» Activity
Read through the data and count the lines that contain the string "Bäckeninpolku"; give only the result.

» Material provided

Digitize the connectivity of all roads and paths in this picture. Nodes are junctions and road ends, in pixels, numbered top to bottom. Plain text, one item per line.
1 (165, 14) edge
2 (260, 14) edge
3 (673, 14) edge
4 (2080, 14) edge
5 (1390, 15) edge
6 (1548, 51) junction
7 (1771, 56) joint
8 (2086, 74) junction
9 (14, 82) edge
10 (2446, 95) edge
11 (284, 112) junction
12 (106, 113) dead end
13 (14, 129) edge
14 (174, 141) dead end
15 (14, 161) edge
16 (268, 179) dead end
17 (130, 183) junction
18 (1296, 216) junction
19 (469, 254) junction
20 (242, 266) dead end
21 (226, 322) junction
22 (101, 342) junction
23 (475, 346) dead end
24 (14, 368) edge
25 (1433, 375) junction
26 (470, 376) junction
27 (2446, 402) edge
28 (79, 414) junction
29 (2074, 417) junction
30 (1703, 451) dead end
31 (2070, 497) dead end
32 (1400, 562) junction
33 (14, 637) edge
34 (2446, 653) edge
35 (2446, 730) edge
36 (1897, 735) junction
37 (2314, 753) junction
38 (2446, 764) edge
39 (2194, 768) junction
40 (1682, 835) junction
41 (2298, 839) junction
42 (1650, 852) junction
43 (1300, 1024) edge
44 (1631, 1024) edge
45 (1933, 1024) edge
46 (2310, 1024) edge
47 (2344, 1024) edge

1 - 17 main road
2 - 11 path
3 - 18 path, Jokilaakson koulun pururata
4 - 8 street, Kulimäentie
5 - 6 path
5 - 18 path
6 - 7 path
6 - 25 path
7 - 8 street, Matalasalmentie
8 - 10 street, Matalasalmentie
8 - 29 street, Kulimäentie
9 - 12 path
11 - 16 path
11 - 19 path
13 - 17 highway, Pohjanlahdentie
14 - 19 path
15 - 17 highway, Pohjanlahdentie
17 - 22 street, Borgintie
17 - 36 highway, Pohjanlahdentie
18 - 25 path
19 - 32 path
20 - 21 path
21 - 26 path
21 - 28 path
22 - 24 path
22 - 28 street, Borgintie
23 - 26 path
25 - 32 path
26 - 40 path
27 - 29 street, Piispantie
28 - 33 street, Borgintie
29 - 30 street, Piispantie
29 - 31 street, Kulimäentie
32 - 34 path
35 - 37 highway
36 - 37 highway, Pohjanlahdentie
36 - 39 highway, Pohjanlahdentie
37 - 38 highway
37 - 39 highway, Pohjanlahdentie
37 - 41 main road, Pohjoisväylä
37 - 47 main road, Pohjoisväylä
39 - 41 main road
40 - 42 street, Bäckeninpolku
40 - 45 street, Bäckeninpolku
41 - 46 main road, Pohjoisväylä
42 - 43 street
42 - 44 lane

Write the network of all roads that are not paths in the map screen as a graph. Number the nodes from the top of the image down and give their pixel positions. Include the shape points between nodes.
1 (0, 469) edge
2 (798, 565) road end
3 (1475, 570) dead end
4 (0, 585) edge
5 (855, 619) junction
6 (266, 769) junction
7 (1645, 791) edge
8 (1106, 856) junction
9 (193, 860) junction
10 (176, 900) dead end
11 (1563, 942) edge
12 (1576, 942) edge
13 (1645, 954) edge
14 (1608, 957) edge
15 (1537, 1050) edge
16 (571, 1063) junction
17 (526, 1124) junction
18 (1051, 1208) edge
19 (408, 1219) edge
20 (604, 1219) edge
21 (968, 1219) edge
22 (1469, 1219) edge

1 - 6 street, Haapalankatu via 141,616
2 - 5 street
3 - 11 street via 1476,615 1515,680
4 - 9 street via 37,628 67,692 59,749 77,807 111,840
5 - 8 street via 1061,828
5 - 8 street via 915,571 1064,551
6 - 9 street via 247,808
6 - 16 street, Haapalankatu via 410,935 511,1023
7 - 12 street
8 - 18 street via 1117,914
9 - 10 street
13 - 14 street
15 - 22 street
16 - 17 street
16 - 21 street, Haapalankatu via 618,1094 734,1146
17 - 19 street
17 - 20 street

» Response
2